Saved entries:
····················
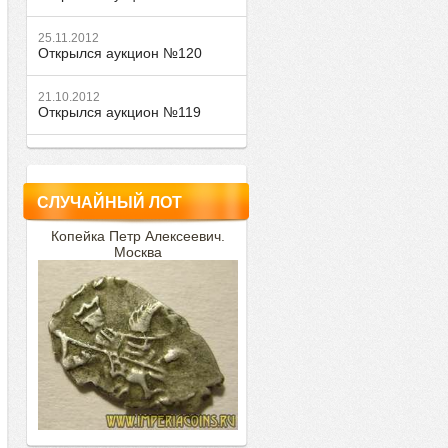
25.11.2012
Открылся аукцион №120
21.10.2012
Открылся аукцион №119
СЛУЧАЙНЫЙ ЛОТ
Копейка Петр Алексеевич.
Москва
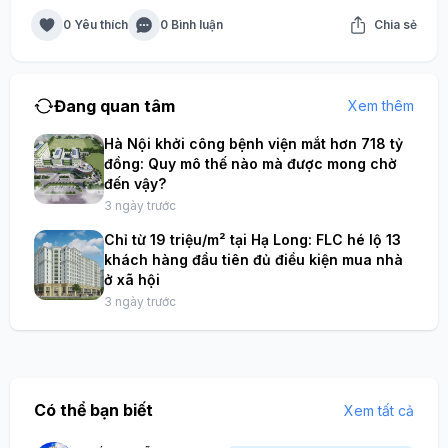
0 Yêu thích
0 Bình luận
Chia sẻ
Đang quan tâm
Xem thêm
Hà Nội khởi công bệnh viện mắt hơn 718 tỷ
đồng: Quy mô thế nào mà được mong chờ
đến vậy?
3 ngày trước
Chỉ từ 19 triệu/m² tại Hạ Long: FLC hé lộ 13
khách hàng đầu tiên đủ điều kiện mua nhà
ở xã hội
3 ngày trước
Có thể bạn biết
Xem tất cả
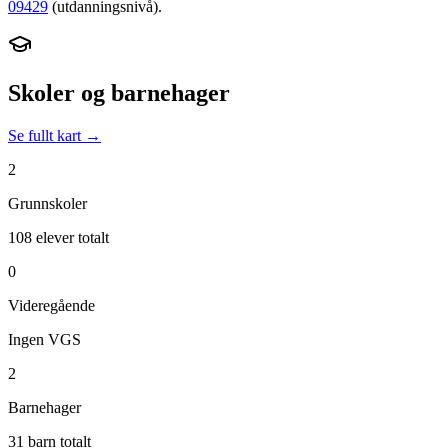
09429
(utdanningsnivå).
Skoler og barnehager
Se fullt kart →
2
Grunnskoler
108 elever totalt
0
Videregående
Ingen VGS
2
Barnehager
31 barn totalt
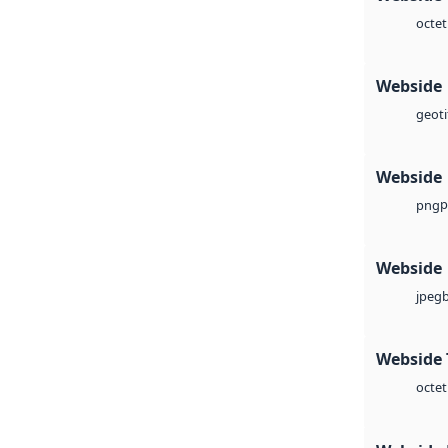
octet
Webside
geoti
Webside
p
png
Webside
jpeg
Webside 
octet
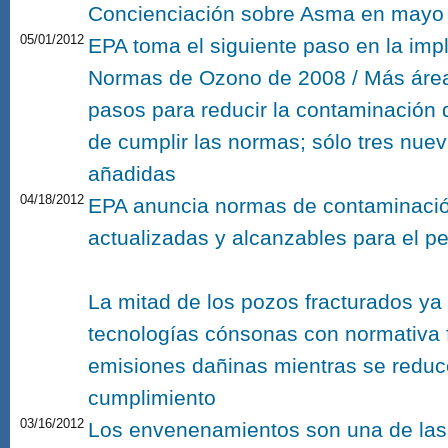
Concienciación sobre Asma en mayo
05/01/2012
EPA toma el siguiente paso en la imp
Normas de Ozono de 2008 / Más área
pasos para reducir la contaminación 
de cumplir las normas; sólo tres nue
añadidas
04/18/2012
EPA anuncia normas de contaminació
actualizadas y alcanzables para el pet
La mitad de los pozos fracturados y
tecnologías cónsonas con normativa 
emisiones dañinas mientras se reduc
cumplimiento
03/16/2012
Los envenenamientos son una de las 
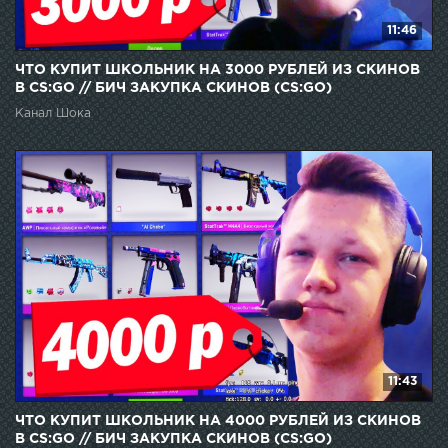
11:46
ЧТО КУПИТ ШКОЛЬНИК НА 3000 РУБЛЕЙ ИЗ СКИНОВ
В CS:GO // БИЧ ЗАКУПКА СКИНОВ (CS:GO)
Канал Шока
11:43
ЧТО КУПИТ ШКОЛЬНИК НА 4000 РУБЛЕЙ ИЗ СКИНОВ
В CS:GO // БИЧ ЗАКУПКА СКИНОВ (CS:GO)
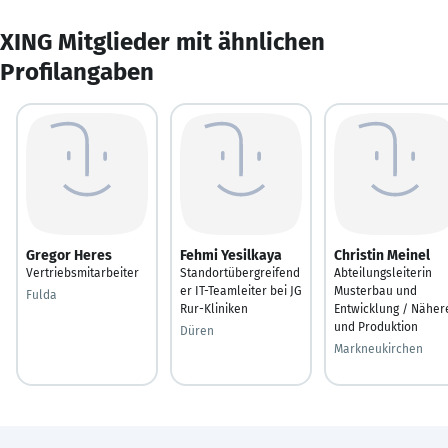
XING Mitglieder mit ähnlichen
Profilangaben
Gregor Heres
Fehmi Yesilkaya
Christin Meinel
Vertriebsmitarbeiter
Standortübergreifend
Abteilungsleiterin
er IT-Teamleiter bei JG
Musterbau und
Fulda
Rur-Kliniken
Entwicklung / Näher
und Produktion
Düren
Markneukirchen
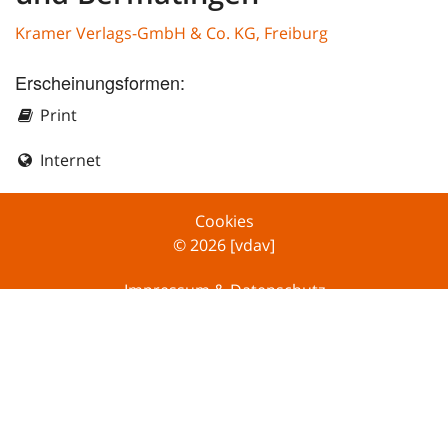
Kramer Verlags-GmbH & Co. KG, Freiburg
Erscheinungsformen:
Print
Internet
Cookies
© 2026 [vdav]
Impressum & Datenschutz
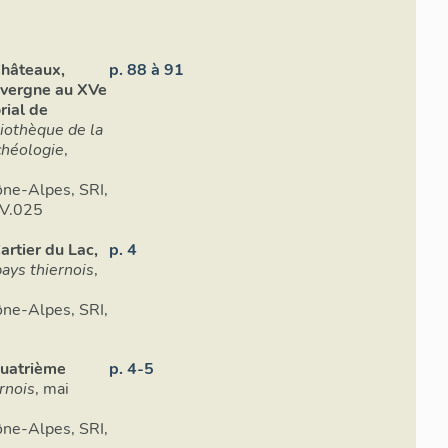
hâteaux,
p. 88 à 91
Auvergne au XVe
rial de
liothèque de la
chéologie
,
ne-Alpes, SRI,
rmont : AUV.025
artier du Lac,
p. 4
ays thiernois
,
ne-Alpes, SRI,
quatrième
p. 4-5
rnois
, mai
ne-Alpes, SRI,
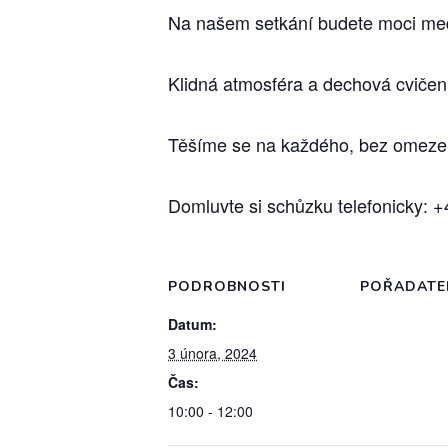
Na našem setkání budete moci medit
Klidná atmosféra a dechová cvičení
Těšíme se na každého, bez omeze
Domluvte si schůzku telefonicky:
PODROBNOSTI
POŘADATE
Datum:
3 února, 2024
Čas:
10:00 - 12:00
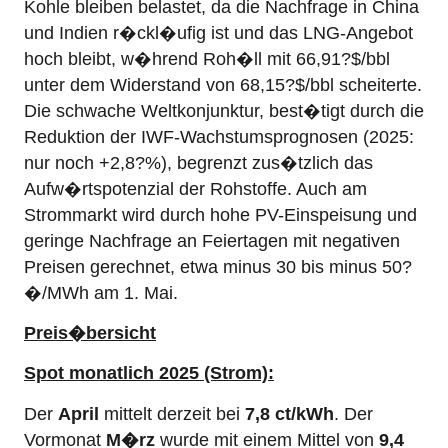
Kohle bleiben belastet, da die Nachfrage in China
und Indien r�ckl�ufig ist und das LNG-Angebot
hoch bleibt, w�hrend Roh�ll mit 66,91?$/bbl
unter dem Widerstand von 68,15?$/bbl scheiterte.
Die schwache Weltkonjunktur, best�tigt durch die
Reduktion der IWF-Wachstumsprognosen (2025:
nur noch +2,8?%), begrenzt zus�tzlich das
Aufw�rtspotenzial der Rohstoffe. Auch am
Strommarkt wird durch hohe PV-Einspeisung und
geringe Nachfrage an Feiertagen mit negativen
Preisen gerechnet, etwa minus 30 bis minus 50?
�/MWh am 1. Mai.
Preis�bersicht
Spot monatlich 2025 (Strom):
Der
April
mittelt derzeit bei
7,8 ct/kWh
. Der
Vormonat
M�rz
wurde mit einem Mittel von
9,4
····················
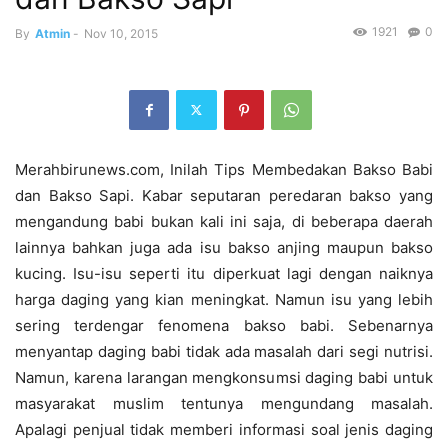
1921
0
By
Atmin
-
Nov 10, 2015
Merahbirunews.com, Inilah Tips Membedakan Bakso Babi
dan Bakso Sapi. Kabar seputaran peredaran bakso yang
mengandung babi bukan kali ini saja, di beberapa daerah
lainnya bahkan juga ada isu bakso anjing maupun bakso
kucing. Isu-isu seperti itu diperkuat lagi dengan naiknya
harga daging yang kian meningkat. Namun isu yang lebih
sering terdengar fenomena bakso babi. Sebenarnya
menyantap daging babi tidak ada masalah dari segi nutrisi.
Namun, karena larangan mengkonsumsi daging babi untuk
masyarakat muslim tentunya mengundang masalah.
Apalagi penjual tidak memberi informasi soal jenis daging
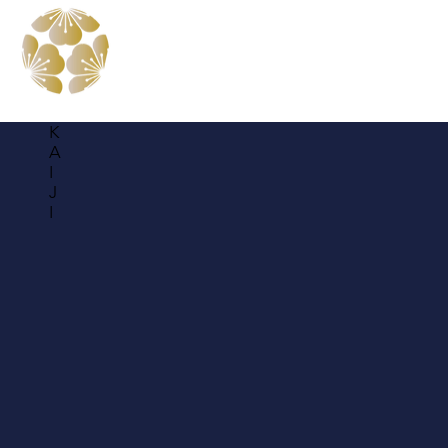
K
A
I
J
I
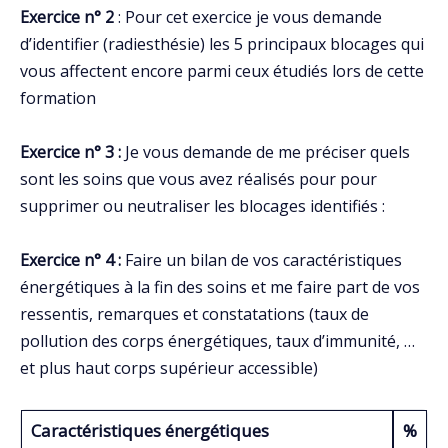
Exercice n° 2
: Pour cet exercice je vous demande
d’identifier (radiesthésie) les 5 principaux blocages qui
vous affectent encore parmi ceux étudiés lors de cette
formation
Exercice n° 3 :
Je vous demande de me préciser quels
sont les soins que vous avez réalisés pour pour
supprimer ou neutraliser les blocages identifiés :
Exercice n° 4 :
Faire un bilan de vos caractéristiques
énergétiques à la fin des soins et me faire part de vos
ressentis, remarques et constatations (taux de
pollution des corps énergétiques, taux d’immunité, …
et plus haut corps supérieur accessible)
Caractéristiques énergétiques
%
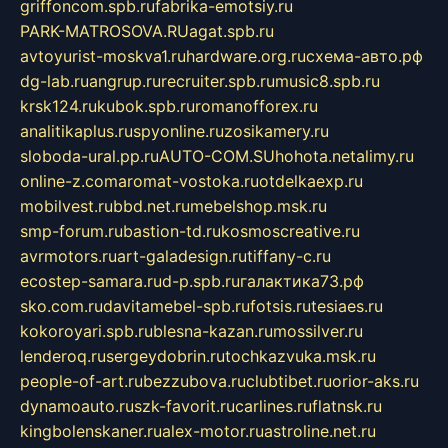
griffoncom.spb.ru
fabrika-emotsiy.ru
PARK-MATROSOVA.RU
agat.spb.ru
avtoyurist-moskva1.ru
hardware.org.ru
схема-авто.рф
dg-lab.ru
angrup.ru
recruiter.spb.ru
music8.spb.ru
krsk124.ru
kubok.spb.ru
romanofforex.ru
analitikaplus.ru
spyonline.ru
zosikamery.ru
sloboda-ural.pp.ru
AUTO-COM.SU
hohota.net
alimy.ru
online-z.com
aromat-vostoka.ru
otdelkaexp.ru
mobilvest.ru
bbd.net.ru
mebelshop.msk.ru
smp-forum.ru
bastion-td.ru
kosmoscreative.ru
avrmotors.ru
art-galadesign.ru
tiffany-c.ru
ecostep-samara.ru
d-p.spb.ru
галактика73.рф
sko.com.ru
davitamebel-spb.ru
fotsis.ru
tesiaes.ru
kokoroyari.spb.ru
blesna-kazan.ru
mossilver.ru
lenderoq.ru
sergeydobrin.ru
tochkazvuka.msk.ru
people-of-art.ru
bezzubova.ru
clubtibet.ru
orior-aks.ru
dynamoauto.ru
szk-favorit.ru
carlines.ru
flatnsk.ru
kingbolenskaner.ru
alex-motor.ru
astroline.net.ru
····················
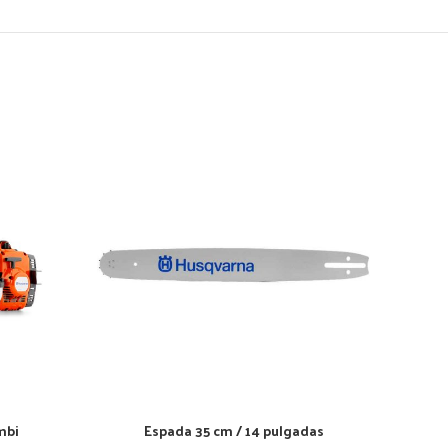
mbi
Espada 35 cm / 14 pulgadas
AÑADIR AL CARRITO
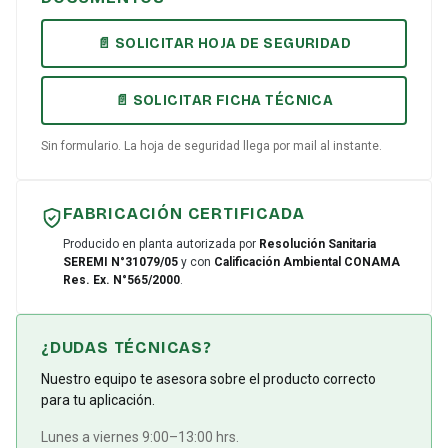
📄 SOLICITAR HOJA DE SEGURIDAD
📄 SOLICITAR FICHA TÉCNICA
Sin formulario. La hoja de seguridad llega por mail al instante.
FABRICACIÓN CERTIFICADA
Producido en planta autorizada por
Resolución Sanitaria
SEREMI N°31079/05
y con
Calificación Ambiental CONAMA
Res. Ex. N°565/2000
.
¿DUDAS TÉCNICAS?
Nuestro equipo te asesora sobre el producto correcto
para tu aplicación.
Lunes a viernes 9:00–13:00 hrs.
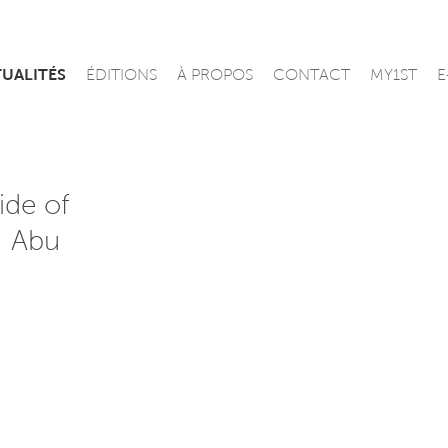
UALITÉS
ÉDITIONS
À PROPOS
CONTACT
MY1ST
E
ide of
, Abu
····················
Please format the text from the line with "Kohle bleiben belastet, da" to the line with "Strommarkt wird durch hohe PV-Einspeisung und" as a Markdown table with the columns n and Line. Include both of those lines and only the lines between them, give each line its own numbered row, and leave out any blank lines.

| n | Line |
|---|---|
| 1 | Kohle bleiben belastet, da die Nachfrage in China |
| 2 | und Indien r�ckl�ufig ist und das LNG-Angebot |
| 3 | hoch bleibt, w�hrend Roh�ll mit 66,91?$/bbl |
| 4 | unter dem Widerstand von 68,15?$/bbl scheiterte. |
| 5 | Die schwache Weltkonjunktur, best�tigt durch die |
| 6 | Reduktion der IWF-Wachstumsprognosen (2025: |
| 7 | nur noch +2,8?%), begrenzt zus�tzlich das |
| 8 | Aufw�rtspotenzial der Rohstoffe. Auch am |
| 9 | Strommarkt wird durch hohe PV-Einspeisung und |